## ASSIGNED TASK
Your copy should repeat each record exactly and contain none of the pictures.

## DATASET ENTRIES
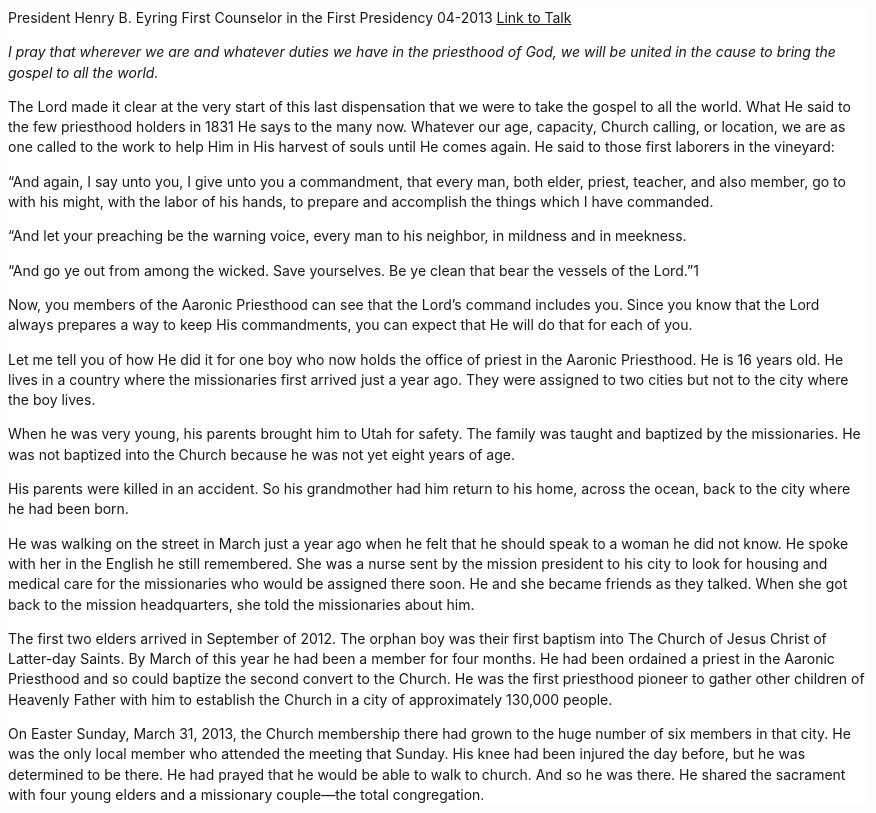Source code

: President Henry B. Eyring
First Counselor in the First Presidency
04-2013
[Link to Talk](https://www.churchofjesuschrist.org/study/general-conference/2013/04/we-are-one?lang=eng)

_I pray that wherever we are and whatever duties we have in the priesthood of God, we will be united in the cause to bring the gospel to all the world._

The Lord made it clear at the very start of this last dispensation that we were to take the gospel to all the world. What He said to the few priesthood holders in 1831 He says to the many now. Whatever our age, capacity, Church calling, or location, we are as one called to the work to help Him in His harvest of souls until He comes again. He said to those first laborers in the vineyard:

“And again, I say unto you, I give unto you a commandment, that every man, both elder, priest, teacher, and also member, go to with his might, with the labor of his hands, to prepare and accomplish the things which I have commanded.

“And let your preaching be the warning voice, every man to his neighbor, in mildness and in meekness.

“And go ye out from among the wicked. Save yourselves. Be ye clean that bear the vessels of the Lord.”1

Now, you members of the Aaronic Priesthood can see that the Lord’s command includes you. Since you know that the Lord always prepares a way to keep His commandments, you can expect that He will do that for each of you.

Let me tell you of how He did it for one boy who now holds the office of priest in the Aaronic Priesthood. He is 16 years old. He lives in a country where the missionaries first arrived just a year ago. They were assigned to two cities but not to the city where the boy lives.

When he was very young, his parents brought him to Utah for safety. The family was taught and baptized by the missionaries. He was not baptized into the Church because he was not yet eight years of age.

His parents were killed in an accident. So his grandmother had him return to his home, across the ocean, back to the city where he had been born.

He was walking on the street in March just a year ago when he felt that he should speak to a woman he did not know. He spoke with her in the English he still remembered. She was a nurse sent by the mission president to his city to look for housing and medical care for the missionaries who would be assigned there soon. He and she became friends as they talked. When she got back to the mission headquarters, she told the missionaries about him.

The first two elders arrived in September of 2012. The orphan boy was their first baptism into The Church of Jesus Christ of Latter-day Saints. By March of this year he had been a member for four months. He had been ordained a priest in the Aaronic Priesthood and so could baptize the second convert to the Church. He was the first priesthood pioneer to gather other children of Heavenly Father with him to establish the Church in a city of approximately 130,000 people.

On Easter Sunday, March 31, 2013, the Church membership there had grown to the huge number of six members in that city. He was the only local member who attended the meeting that Sunday. His knee had been injured the day before, but he was determined to be there. He had prayed that he would be able to walk to church. And so he was there. He shared the sacrament with four young elders and a missionary couple—the total congregation.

## SOLUTION TO THIS EXERCISE
Source code

: President Henry B. Eyring
First Counselor in the First Presidency
04-2013
[Link to Talk](https://www.churchofjesuschrist.org/study/general-conference/2013/04/we-are-one?lang=eng)

_I pray that wherever we are and whatever duties we have in the priesthood of God, we will be united in the cause to bring the gospel to all the world._

The Lord made it clear at the very start of this last dispensation that we were to take the gospel to all the world. What He said to the few priesthood holders in 1831 He says to the many now. Whatever our age, capacity, Church calling, or location, we are as one called to the work to help Him in His harvest of souls until He comes again. He said to those first laborers in the vineyard:

“And again, I say unto you, I give unto you a commandment, that every man, both elder, priest, teacher, and also member, go to with his might, with the labor of his hands, to prepare and accomplish the things which I have commanded.

“And let your preaching be the warning voice, every man to his neighbor, in mildness and in meekness.

“And go ye out from among the wicked. Save yourselves. Be ye clean that bear the vessels of the Lord.”1

Now, you members of the Aaronic Priesthood can see that the Lord’s command includes you. Since you know that the Lord always prepares a way to keep His commandments, you can expect that He will do that for each of you.

Let me tell you of how He did it for one boy who now holds the office of priest in the Aaronic Priesthood. He is 16 years old. He lives in a country where the missionaries first arrived just a year ago. They were assigned to two cities but not to the city where the boy lives.

When he was very young, his parents brought him to Utah for safety. The family was taught and baptized by the missionaries. He was not baptized into the Church because he was not yet eight years of age.

His parents were killed in an accident. So his grandmother had him return to his home, across the ocean, back to the city where he had been born.

He was walking on the street in March just a year ago when he felt that he should speak to a woman he did not know. He spoke with her in the English he still remembered. She was a nurse sent by the mission president to his city to look for housing and medical care for the missionaries who would be assigned there soon. He and she became friends as they talked. When she got back to the mission headquarters, she told the missionaries about him.

The first two elders arrived in September of 2012. The orphan boy was their first baptism into The Church of Jesus Christ of Latter-day Saints. By March of this year he had been a member for four months. He had been ordained a priest in the Aaronic Priesthood and so could baptize the second convert to the Church. He was the first priesthood pioneer to gather other children of Heavenly Father with him to establish the Church in a city of approximately 130,000 people.

On Easter Sunday, March 31, 2013, the Church membership there had grown to the huge number of six members in that city. He was the only local member who attended the meeting that Sunday. His knee had been injured the day before, but he was determined to be there. He had prayed that he would be able to walk to church. And so he was there. He shared the sacrament with four young elders and a missionary couple—the total congregation.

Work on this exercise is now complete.